This question is related to Visual Basic .NET 2010
Okay so, I made this program that can redraw an image on any surface on the screen. I'm using some Win32 API to move the mouse and simulate clicks and so on.
The thing is, I used to just make it click for every pixel, which resulted in a lot of lag when used on a flash or javascript surface.
I need to detect "lines" of pixels, as in, if I'm enumerating the pixels and checking their color, if the current pixel is black, and the next 10 ones are black as well, I need to be able to detect it and draw a line instead of clicking each one, in order to prevent lag.
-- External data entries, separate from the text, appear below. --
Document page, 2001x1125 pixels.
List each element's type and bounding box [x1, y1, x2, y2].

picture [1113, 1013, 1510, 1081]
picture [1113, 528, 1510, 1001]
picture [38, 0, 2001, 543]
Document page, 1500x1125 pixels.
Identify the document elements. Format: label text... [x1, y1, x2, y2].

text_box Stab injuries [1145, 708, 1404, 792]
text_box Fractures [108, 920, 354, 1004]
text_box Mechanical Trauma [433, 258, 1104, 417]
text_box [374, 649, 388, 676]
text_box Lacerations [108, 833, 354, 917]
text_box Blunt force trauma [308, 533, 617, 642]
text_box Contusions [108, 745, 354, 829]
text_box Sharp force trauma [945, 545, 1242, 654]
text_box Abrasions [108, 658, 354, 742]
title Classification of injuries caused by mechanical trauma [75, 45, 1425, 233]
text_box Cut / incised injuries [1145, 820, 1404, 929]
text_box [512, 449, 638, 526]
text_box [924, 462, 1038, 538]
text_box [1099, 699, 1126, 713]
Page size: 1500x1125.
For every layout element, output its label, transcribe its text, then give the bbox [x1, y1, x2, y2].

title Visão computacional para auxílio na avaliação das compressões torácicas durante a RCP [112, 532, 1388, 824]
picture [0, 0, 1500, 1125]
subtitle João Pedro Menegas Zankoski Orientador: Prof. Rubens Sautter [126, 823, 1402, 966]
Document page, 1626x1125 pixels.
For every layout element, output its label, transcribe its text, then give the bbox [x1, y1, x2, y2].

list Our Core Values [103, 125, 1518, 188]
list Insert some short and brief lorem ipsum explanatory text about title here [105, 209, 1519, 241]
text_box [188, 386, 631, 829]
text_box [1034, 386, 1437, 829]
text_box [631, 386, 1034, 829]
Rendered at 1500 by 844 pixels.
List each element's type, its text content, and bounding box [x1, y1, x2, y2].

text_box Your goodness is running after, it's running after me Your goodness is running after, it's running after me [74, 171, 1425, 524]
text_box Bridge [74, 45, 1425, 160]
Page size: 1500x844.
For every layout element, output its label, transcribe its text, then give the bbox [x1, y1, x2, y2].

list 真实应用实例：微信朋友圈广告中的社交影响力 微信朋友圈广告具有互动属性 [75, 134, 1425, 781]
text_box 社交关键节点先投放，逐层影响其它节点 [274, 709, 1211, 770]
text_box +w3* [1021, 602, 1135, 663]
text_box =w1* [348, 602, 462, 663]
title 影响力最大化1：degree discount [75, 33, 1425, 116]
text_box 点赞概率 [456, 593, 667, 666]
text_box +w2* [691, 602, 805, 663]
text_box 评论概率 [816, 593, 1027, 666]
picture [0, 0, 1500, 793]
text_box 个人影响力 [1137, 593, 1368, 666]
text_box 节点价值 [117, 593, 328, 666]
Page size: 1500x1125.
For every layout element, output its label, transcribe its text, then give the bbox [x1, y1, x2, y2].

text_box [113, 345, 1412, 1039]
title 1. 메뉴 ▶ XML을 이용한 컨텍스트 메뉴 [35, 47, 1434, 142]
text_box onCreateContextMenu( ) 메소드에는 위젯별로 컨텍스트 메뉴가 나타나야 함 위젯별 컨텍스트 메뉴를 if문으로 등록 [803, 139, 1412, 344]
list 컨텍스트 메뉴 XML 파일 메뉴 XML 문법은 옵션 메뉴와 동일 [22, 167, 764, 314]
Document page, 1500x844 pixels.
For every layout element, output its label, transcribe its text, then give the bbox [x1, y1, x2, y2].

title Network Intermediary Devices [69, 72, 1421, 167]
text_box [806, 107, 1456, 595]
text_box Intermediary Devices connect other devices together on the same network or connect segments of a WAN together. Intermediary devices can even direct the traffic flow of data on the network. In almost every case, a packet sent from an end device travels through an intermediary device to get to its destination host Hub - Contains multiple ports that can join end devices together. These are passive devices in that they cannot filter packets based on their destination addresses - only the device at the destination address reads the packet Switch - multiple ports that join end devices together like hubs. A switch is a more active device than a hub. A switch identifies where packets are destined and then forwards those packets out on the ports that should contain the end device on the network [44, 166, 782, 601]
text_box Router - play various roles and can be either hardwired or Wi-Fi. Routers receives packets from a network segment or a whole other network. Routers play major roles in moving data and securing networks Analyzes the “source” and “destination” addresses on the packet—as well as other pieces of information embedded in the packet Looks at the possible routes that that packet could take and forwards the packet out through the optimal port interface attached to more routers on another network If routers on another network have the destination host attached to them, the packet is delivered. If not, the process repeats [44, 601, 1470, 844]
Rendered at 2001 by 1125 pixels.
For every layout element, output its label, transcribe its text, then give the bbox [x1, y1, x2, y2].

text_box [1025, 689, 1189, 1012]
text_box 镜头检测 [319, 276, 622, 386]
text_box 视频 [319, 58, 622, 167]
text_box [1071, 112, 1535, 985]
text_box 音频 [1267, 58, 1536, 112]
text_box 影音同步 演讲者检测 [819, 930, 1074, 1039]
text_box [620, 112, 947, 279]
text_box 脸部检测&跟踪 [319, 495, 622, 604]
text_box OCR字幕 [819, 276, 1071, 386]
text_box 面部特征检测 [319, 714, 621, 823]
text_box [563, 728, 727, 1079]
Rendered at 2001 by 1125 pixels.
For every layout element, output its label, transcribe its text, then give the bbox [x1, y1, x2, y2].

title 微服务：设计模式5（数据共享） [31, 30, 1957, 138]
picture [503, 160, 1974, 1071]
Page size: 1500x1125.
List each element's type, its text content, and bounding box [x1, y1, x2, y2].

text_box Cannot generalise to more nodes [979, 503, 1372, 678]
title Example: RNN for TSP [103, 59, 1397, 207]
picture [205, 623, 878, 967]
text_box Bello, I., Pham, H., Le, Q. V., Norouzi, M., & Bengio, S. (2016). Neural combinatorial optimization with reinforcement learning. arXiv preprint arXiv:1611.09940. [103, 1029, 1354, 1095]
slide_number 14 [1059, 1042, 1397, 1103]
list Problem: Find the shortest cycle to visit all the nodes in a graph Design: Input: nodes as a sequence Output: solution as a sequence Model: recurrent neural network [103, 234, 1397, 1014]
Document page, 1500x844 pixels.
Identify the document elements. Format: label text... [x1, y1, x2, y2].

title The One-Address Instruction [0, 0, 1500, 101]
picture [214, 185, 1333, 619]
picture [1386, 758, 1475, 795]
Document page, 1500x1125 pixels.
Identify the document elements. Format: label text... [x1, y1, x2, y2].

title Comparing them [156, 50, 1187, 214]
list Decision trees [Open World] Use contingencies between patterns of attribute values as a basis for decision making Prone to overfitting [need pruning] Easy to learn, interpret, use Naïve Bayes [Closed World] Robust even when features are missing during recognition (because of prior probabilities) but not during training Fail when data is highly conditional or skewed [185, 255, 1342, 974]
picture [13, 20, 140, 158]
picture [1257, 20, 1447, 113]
Here's my current code, it's how I enumerate the pixels.
Private Sub Draw()
If First Then
Pos = New Point(Me.Location)
MsgBox("Position set, click again to draw" & vbCrLf _
& "Estimated time: " & (Me.BackgroundImage.Width * Me.BackgroundImage.Height) / 60 & " seconds (1ms/pixel)")
First = False
Else
Using Bmp As New Bitmap(Me.BackgroundImage)
Using BmpSize As New Bitmap(Bmp.Width, Bmp.Height, System.Drawing.Imaging.PixelFormat.Format32bppPArgb) 'Use to get size of bitmap
For y As Integer = 0 To BmpSize.Height - 1
For x = 0 To BmpSize.Width - 1
Dim curPixColor As Color = Bmp.GetPixel(x, y)
If curPixColor = Color.White Then Continue For 'Treat white as nothing
If IsColorBlack(curPixColor) Then
'TODO:
'If more than 1 black pixel in a row, use _Drag() to draw line
'If 1 pixel followed by white, use _Click() to draw 1 pixel
End If
Next
Next
MsgBox("Drawn")
First = True 'Nevermind this, used for resetting the program
End Using
End Using
End If
End Sub
Private Sub _Drag(ByVal From As Point, ByVal _To As Point)
SetCursorPos(From.X, From.Y)
mouse_event(MOUSEEVENTF_LEFTDOWN, 0, 0, 0, 0)
SetCursorPos(_To.X, _To.Y)
mouse_event(MOUSEEVENTF_LEFTUP, 0, 0, 0, 0)
End Sub
Private Sub _Click(ByVal At As Point)
SetCursorPos(At.X, At.Y)
mouse_event(MOUSEEVENTF_LEFTDOWN, 0, 0, 0, 0)
mouse_event(MOUSEEVENTF_LEFTUP, 0, 0, 0, 0)
End Sub
As always, help is much appreciated. It's a rather complicated question but I hope I made some sense.